>>>

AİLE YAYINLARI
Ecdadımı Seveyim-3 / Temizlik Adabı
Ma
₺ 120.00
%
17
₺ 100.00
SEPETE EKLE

<<<

◆ **Exercise directions**:
Write out the records once more, precisely as they stand.

◆ **Solution for this exercise**:
AİLE YAYINLARI
Ecdadımı Seveyim-3 / Temizlik Adabı
Ma
₺ 120.00
%
17
₺ 100.00
SEPETE EKLE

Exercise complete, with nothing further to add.